> _Exercise text_:
-------------------------

The European Commission’s Directorate-General of Climate Action has commissioned a project to look at what Europe’s role should be in “shifting private finance towards climate-friendly Investments” – both within the EU and internationally.
As their brief says:
“Significant financial resources will be necessary to finance green growth and job creation in the EU as well as to support efforts by developing countries to address climate change. Global competition to attract capital is taking place; the challenge will be to redirect private finance from high carbon investments to low carbon and climate resilient investments.”
For those economists who immediately think “carbon pricing”, sorry, this is not about carbon prices – that’s a separate workstream in the EU, so no value in lobbying us. This is about other mechanisms, such as (to quote from the project brief):
- Regulatory measures that can create the right incentives for private sector involvement without burdening public resources.

-------------------------

> _Tasks_:
#1 From the passage on shifting private finance toward climate-friendly investments, list everything the quoted brief says will need significant financial resources.
#2 In the passage on shifting private finance toward climate-friendly investments, where in the EU does carbon pricing belong?

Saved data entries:
-------------------------

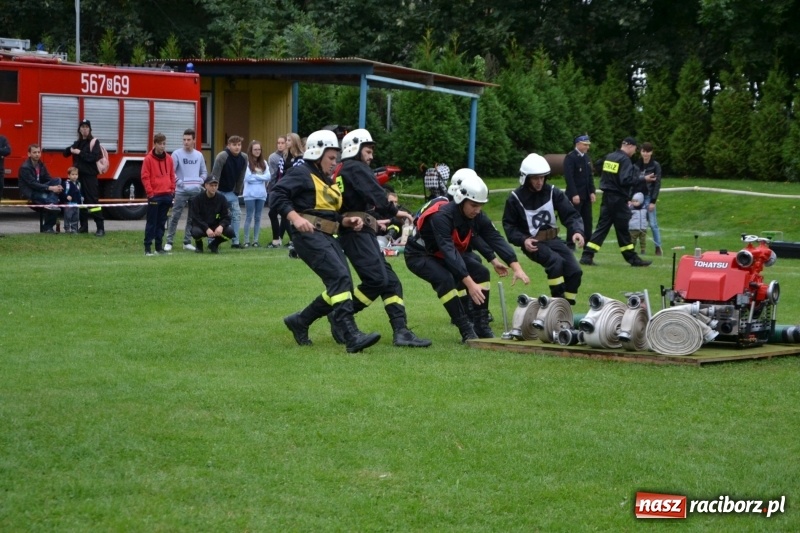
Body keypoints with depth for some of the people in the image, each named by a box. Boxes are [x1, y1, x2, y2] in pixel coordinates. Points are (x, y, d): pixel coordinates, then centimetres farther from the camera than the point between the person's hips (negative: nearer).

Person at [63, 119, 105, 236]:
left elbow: (94, 157, -16)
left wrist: (80, 153, -17)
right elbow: (65, 153, 16)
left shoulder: (93, 142, -3)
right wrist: (71, 149, -6)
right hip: (79, 175, 7)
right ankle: (83, 226, 16)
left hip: (90, 176, -7)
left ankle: (100, 228, -14)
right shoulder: (78, 143, 16)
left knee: (93, 201, -12)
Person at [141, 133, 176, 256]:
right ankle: (147, 247, 0)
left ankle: (159, 247, 15)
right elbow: (145, 177, -6)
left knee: (161, 222, 9)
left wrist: (172, 190, 7)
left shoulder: (169, 159, 10)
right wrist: (150, 192, -11)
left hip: (167, 195, 5)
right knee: (151, 222, -3)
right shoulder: (148, 159, -5)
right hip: (154, 196, -5)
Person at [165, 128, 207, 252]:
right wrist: (179, 182, -16)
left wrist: (200, 181, 0)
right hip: (181, 191, -4)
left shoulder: (199, 155, 10)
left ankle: (187, 242, 14)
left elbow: (204, 172, 18)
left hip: (196, 191, 4)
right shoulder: (177, 154, -3)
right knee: (175, 216, -5)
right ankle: (169, 242, -1)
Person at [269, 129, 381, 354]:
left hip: (327, 237, 10)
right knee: (340, 278, -22)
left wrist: (348, 220, 7)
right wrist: (295, 218, -26)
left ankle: (299, 321, 20)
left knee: (341, 287, 4)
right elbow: (277, 196, -14)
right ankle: (352, 337, -28)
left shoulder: (328, 181, 25)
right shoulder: (301, 174, -3)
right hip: (309, 235, -10)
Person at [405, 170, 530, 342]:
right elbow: (449, 252, -42)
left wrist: (516, 267, -29)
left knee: (481, 272, -9)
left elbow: (496, 240, -17)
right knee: (445, 279, -33)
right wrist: (470, 284, -48)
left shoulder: (477, 217, -13)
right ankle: (466, 330, -25)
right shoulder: (441, 216, -36)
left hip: (447, 253, 7)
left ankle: (481, 326, -3)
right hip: (419, 255, -7)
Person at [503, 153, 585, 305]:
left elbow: (570, 215, -6)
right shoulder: (515, 198, -8)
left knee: (575, 271, -10)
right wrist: (522, 240, -19)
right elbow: (509, 225, -1)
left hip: (553, 239, 4)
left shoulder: (553, 192, -3)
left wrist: (577, 231, -27)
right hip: (532, 243, -4)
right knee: (556, 261, -31)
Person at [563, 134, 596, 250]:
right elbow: (569, 177, -17)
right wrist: (574, 194, -21)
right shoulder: (570, 157, -11)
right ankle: (570, 244, 3)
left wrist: (592, 192, 7)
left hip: (586, 195, 7)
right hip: (575, 195, -7)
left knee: (588, 220, 7)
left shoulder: (586, 157, 13)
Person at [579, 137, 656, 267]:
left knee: (602, 227, 7)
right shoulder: (625, 160, -14)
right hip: (618, 199, -7)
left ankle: (587, 256, -2)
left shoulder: (609, 157, 11)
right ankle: (632, 258, 12)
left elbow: (603, 176, 19)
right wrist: (644, 179, -16)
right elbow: (626, 180, -22)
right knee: (623, 229, 1)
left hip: (607, 197, 7)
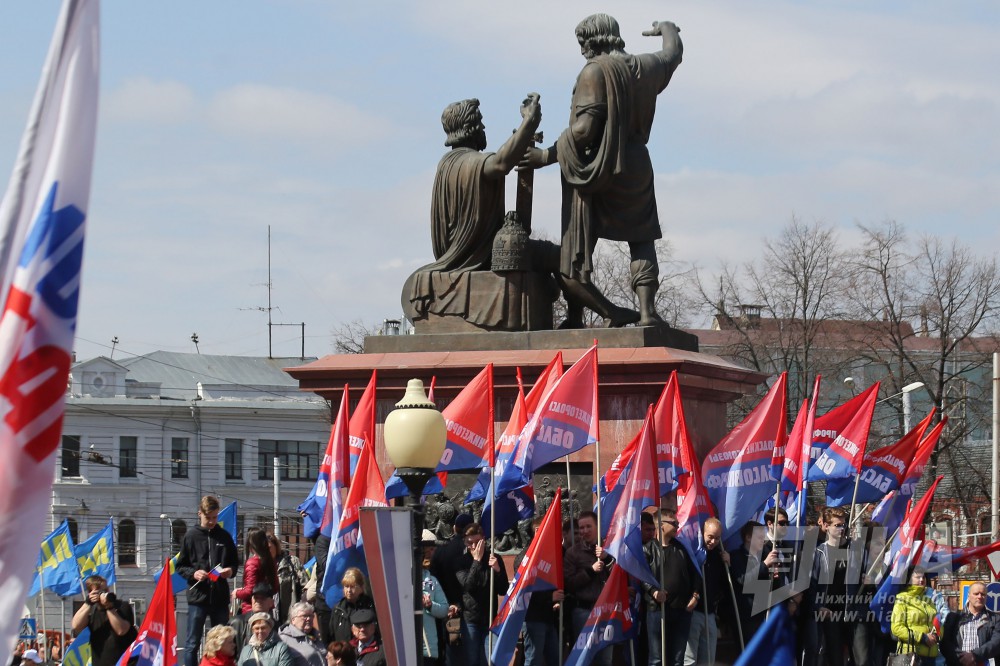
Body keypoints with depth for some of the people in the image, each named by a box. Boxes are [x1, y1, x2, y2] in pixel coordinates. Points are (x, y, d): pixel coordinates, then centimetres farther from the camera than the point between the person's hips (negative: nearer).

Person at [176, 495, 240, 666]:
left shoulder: (224, 537, 8)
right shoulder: (190, 536, 1)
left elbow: (235, 562, 16)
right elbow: (180, 566, 5)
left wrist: (231, 570, -6)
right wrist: (193, 573, -15)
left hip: (220, 597, 3)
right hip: (197, 596, -3)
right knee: (192, 643, -1)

-------------------------

> _Answers_:
#1
- Green growth in the EU
- Job creation in the EU
- Efforts by developing countries to address climate change

#2 Carbon pricing belongs to a separate workstream in the EU.